MRI: The Basics

Now in its updated Third Edition, Small Animals MRI: The Basics is an easy-to-read introduction to the physics behind MR imaging. The subject is presented in a clear, user-friendly, clinically relevant fashion, with large-size, legible equations, state-of-the-art images and instructive diagrams, and questions and answers that are ideal for board review. The American Journal of Radiology praised the previous edition as “an excellent text for introducing the basic concepts to individuals interested in clinical MRI contrast agent.”

This edition spans the gamut from basic physics to multi-use MR options to specific applications, and has dozens of new images. Coverage reflects the latest advances in MRI and includes completely new chapters on k-space, parallel imaging, cardiac MRI, and MR spectroscopy.

This 300 page paper back has 400 high quality and relevant illustrations (mainly diagrams and line drawings) that greatly help to illustrate some otherwise difficult-to-grasp concepts.

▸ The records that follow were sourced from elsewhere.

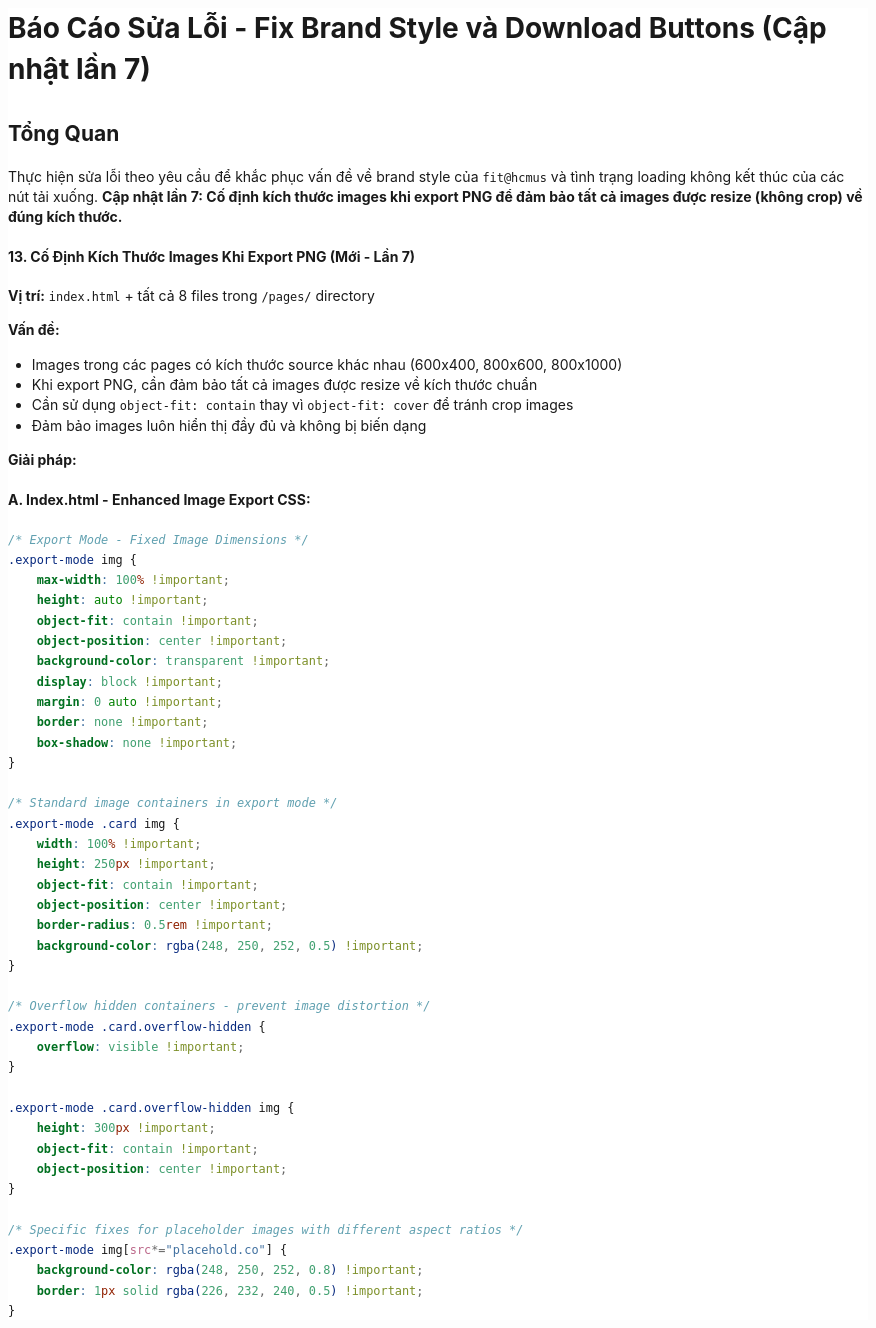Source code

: # Báo Cáo Sửa Lỗi - Fix Brand Style và Download Buttons (Cập nhật lần 7)

## Tổng Quan
Thực hiện sửa lỗi theo yêu cầu để khắc phục vấn đề về brand style của `fit@hcmus` và tình trạng loading không kết thúc của các nút tải xuống. **Cập nhật lần 7: Cố định kích thước images khi export PNG để đảm bảo tất cả images được resize (không crop) về đúng kích thước.**

#### 13. Cố Định Kích Thước Images Khi Export PNG (Mới - Lần 7)

**Vị trí:** `index.html` + tất cả 8 files trong `/pages/` directory

**Vấn đề:**
- Images trong các pages có kích thước source khác nhau (600x400, 800x600, 800x1000)
- Khi export PNG, cần đảm bảo tất cả images được resize về kích thước chuẩn
- Cần sử dụng `object-fit: contain` thay vì `object-fit: cover` để tránh crop images
- Đảm bảo images luôn hiển thị đầy đủ và không bị biến dạng

**Giải pháp:**

#### A. Index.html - Enhanced Image Export CSS:
```css
/* Export Mode - Fixed Image Dimensions */
.export-mode img {
    max-width: 100% !important;
    height: auto !important;
    object-fit: contain !important;
    object-position: center !important;
    background-color: transparent !important;
    display: block !important;
    margin: 0 auto !important;
    border: none !important;
    box-shadow: none !important;
}

/* Standard image containers in export mode */
.export-mode .card img {
    width: 100% !important;
    height: 250px !important;
    object-fit: contain !important;
    object-position: center !important;
    border-radius: 0.5rem !important;
    background-color: rgba(248, 250, 252, 0.5) !important;
}

/* Overflow hidden containers - prevent image distortion */
.export-mode .card.overflow-hidden {
    overflow: visible !important;
}

.export-mode .card.overflow-hidden img {
    height: 300px !important;
    object-fit: contain !important;
    object-position: center !important;
}

/* Specific fixes for placeholder images with different aspect ratios */
.export-mode img[src*="placehold.co"] {
    background-color: rgba(248, 250, 252, 0.8) !important;
    border: 1px solid rgba(226, 232, 240, 0.5) !important;
}

```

The emphasis is on the how and why of magnetic resonance imaging, not on the interpretation of the images.
The authors have successfully negotiated the narrow difference between a book that is filled with mind numbing details and one which is over simplified with a trivial approach. While not getting bogged down in minutia that are endlessly fascinating to physicists, but demoralizing to many physicians, they haven’t avoided the concepts which form the basis of MRI such as, K-space, Fourier transform and pulse sequences. Nor have newer scanning techniques that involve tissue suppression and MRA been slighted.
At the end of each chapter a succinct “Key Points” section emphasizes the most relevant features of the preceeding chapter. Also included at the end of each chapter is a self-assessment quiz (with answers at the end of the book).
This book is excellent for MR technologists, radiology residents in board preparation and non-radiolgist physicians who want to get up-to-speed in this exciting and rapidly growing subdiscipline of diagnostic imaging.

I recently had to study for a board exam and was struggling with really grasping how MRI works, and I have a Bachelor’s in physics! My mentor suggested this book, and after thumbing through her copy I immediately purchased one for myself. It gives an excellent overview and simple breakdown of everything from magnetization physics to how pulse sequences work. This is a great resource for anyone from the average consumer who’s curious about MRI to the tech just starting in his/her studies.

MRI:the Basics” was my first introduction to MRI. It did get me into the field quickly. However, there are some major flaws in this book.
The chapters on frequency/phase encoding is badly written. The basic mechanics is described in an imprecise way that it is misleading, if not completely wrong at some points. This leads to inconsistencies in many places, and makes the treatment of k-space unsatisfying. (That’s pretty much all the major important topics in basic MRI!)
I still recommend it to newbies. But always consult a more technical book (for example, Liang and Lauterbur) when in doubt.